California’s financial transparency website now features pension data on its state, county, and city-level pension systems.

The site includes data on assets, liabilities, funding ratios, membership statistics and actuarially required contributions, among other things.

More from MML News:

State Controller John Chiang has just made over a decade’s worth of state pension fund information available for public view on his open data website, ByTheNumbers.sco.ca.gov.

The site already allows taxpayers to track balance sheets of the state’s 58 counties and 450-plus cities in terms of their revenues, expenditures, liabilities, assets, and fund balances.

According to Chiang, this latest, massive data dump, representing over a million new data fields, provides “a one-stop portal into the financial underpinnings” of each of California’s 130 public pension systems.

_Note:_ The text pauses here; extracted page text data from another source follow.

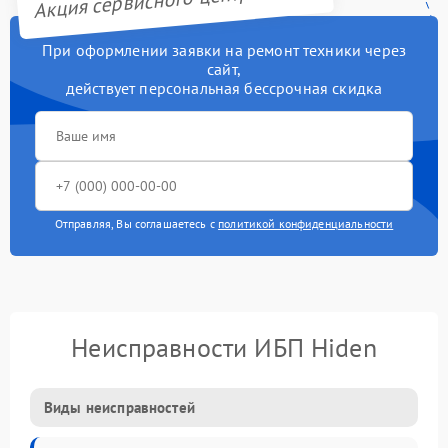
При оформлении заявки на ремонт техники через
сайт,
действует персональная бессрочная скидка
Отправляя, Вы соглашаетесь с
политикой конфиденциальности
Неисправности ИБП Hiden
Виды неисправностей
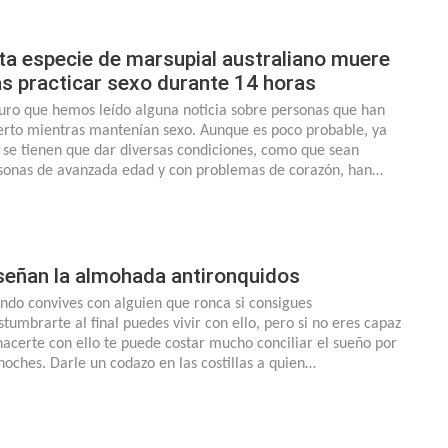
ta especie de marsupial australiano muere
as practicar sexo durante 14 horas
uro que hemos leído alguna noticia sobre personas que han
rto mientras mantenían sexo. Aunque es poco probable, ya
 se tienen que dar diversas condiciones, como que sean
sonas de avanzada edad y con problemas de corazón, han…
señan la almohada antironquidos
ndo convives con alguien que ronca si consigues
stumbrarte al final puedes vivir con ello, pero si no eres capaz
hacerte con ello te puede costar mucho conciliar el sueño por
 noches. Darle un codazo en las costillas a quien…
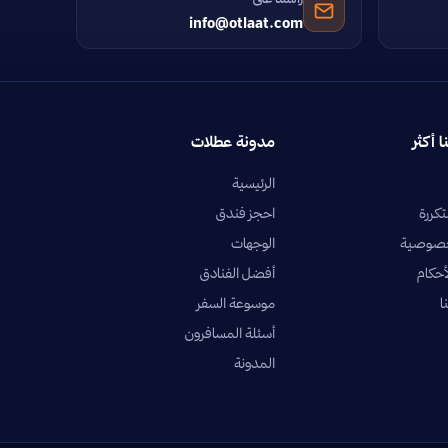
info@otlaat.com
ا أكثر
مدونة عطلات
الرئيسية
تكررة
احجز فندق
خصوصية
الوجهات
أحكام
أفضل الفنادق
ا
موسوعة السفر
أسئلة المسافرون
المدونة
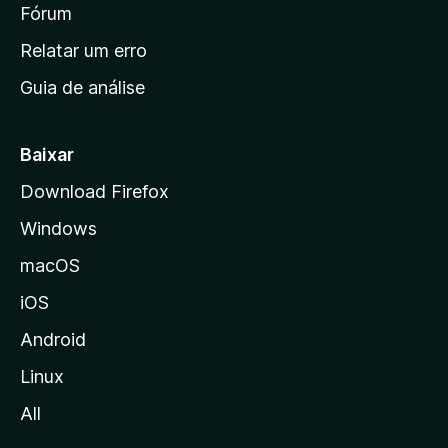
i
Fórum
e
s
n
Relatar um erro
i
Guia de análise
c
i
a
Baixar
l
Download Firefox
d
Windows
a
M
macOS
o
iOS
z
i
Android
l
Linux
l
All
a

The information comes as the state and local communities continue to wrestle with managing pension costs, including how to manage the unfunded liabilities associated with providing retirement security to police, firefighters, teachers and other providers of critical public services.

The Sacramento Bee has already crunched some of the numbers:

Local-government employers contributions to defined-benefit retirement systems have nearly tripled in the last 11 years, according to the most recent data published by the California State Controller’s Office, while employee contributions have nearly doubled.

Meanwhile, more retirees are drawing money from their retirement systems while fewer active employees are paying in. Some of the troubling numbers:

– Cities and counties statewide paid $17.52 billion last year into pension funds, up from $6.38 billion in 2003. Employees’ contributions rose from $5.21 billion to $9.07 billion in 2013.

– Despite receiving more money, pension systems’ unfunded liabilities soared from $6.33 billion to $198.16 billion over the 11-year span.

– The number of local government retirees drawing benefits increased 50 percent, from a little over 800,000 in 2003 to 1.22 million last year.

– In 2013, there were 2.14 million active employees who paid into their retirement systems, down slightly from 2.25 million workers on local government payrolls in 2003.